Lever le tabou sur le suicide pour mieux le prévenir et dédramatiser les pensées suicidaires pour mieux les désamorcer. C'est fort de ces convictions que le Dr Éric Henry, fondateur et président de Soins aux professionnels de santé (SPS), engage le troisième chantier de son association.

Une enquête (1) menée sans ambages sur la question du suicide fait apparaître que 25 % des pharmaciens ont eu au cours de leur carrière des idées suicidaires en lien avec leur situation professionnelle. Ils ne se différencient pas des autres professionnels de santé qui, dans leur ensemble, semblent plus exposés en milieu rural. Plus d’un tiers (35 %) des répondants exerçant hors des villes reconnaît avoir eu de telles pensées, tandis qu’ils ne sont que 18 % dans la région parisienne.
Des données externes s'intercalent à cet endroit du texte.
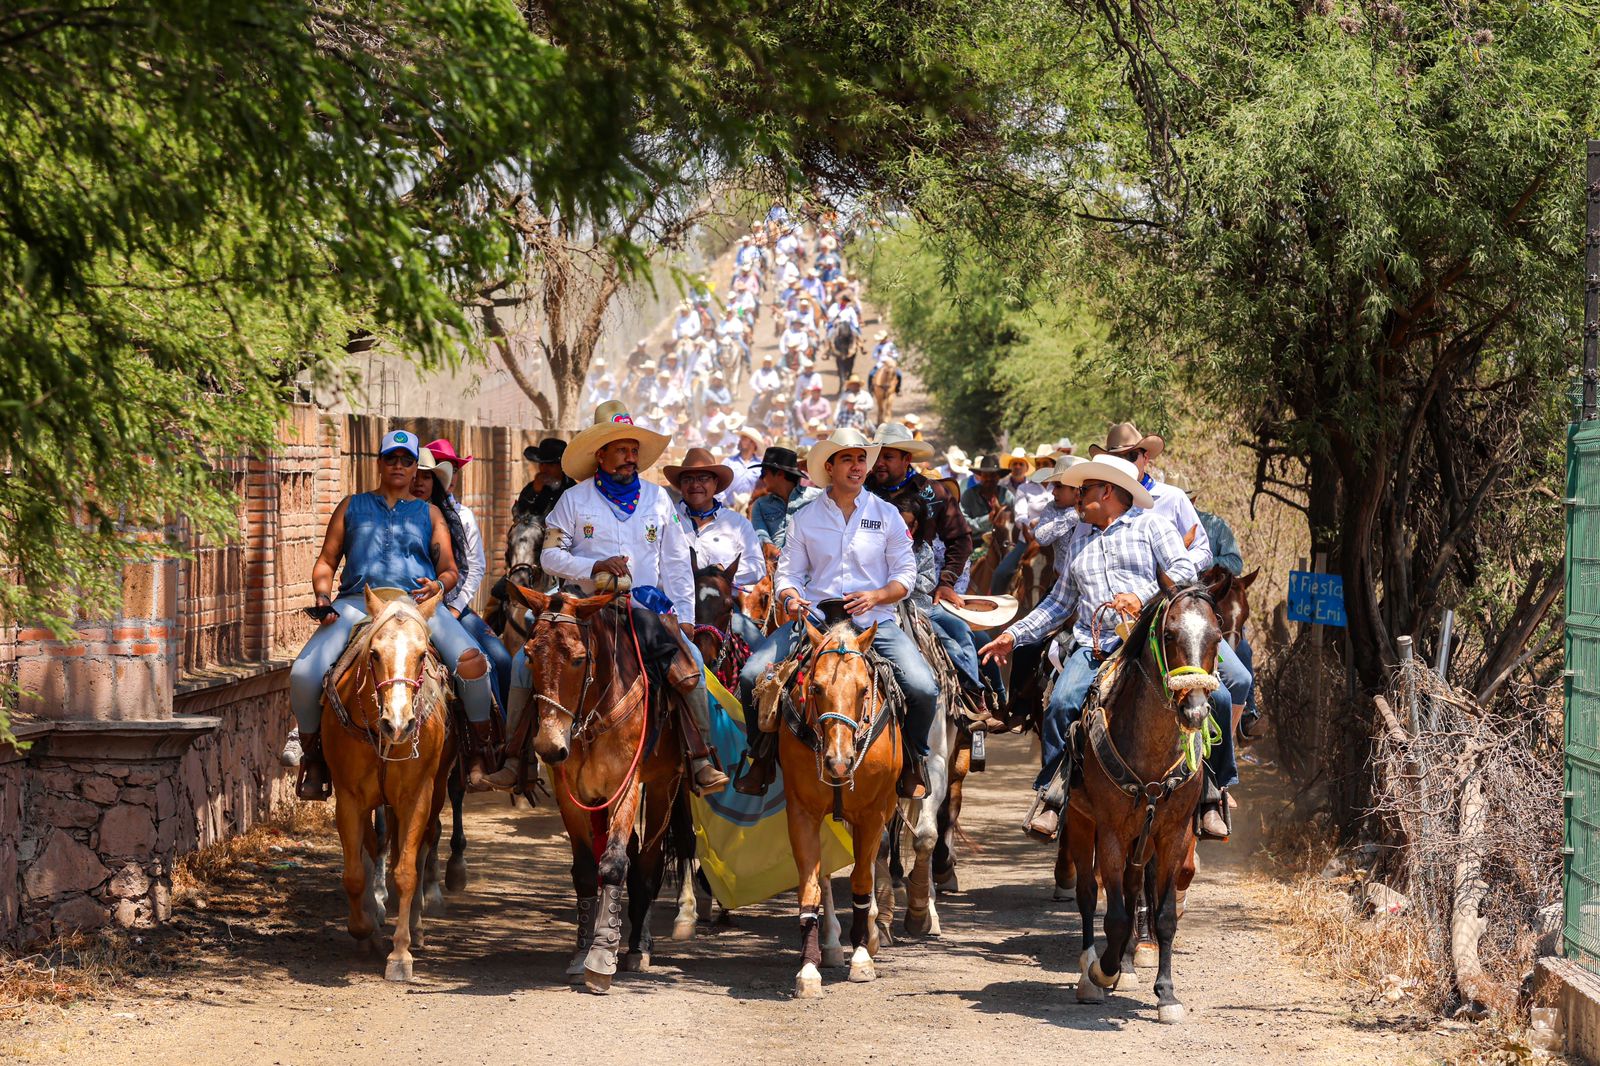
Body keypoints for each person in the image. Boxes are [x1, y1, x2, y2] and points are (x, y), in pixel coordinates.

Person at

L’isolement est particulièrement marqué chez les pharmaciens, qui sont plus nombreux (68 %) que les médecins (56 %) à garder le silence sur leurs idées suicidaires. Seulement 32 % des pharmaciens se confient à des membres de leur famille, des spécialistes (psychiatres, psychologues), ou encore à un ami ou un confrère.

Se former au repérage

SPS est d’autant plus sensible à ce monde du silence qu’un suicide en appelle souvent un autre. Les pharmaciens sont particulièrement réceptifs à ce phénomène de mimétisme. Ils sont en effet 62 %, contre 57 % chez les médecins, à penser que le suicide d’un professionnel de santé peut favoriser d’autres suicides. 23 % des pharmaciens connaissent d’ailleurs chacun près de deux professionnels de santé exposés au suicide dans leur entourage.

71 % des pharmaciens reconnaissent que le suicide d’un professionnel de santé perturbe l’organisation de leur travail, 67 % estiment que ce drame influe sur leur implication dans leur travail, et enfin qu’il affecte leur confiance en eux, et la qualité de leurs soins dans 57 % des cas.

Bien informés sur l’existence de la plateforme mise en place par SPS il y a un an, (2), les pharmaciens sont les plus nombreux (61 %) à recommander cette solution d’écoute à un confrère en détresse.

Les résultats de cette nouvelle enquête confortent SPS dans la voie engagée pour développer la prévention à l’échelle des territoires. L’association souhaite étendre à toute la France un réseau de professionnels de santé « sentinelles ». Formés, rémunérés, ils seront chargés de repérer, d’accompagner et d’orienter leurs pairs fragilisés et en souffrance. Les trois premiers modules de formation (3) sont programmés en janvier prochain.

(1) Enquête réalisée en ligne. 710 répondants dont 114 pharmaciens (moyenne d’âge 47 ans) exerçant à 88 % en libéral, 23 % en milieu rural, 22 % en milieu semi-urbain, 40 % en urbain hors Paris et 15 % en Région parisienne.
(2) 1 800 appels, dont 7 % de pharmaciens – Numéro vert 0 805 23 23 36 – disponible 24 heures/24 et 7 J/7. Entretiens avec des psychologues anonymes et gratuits.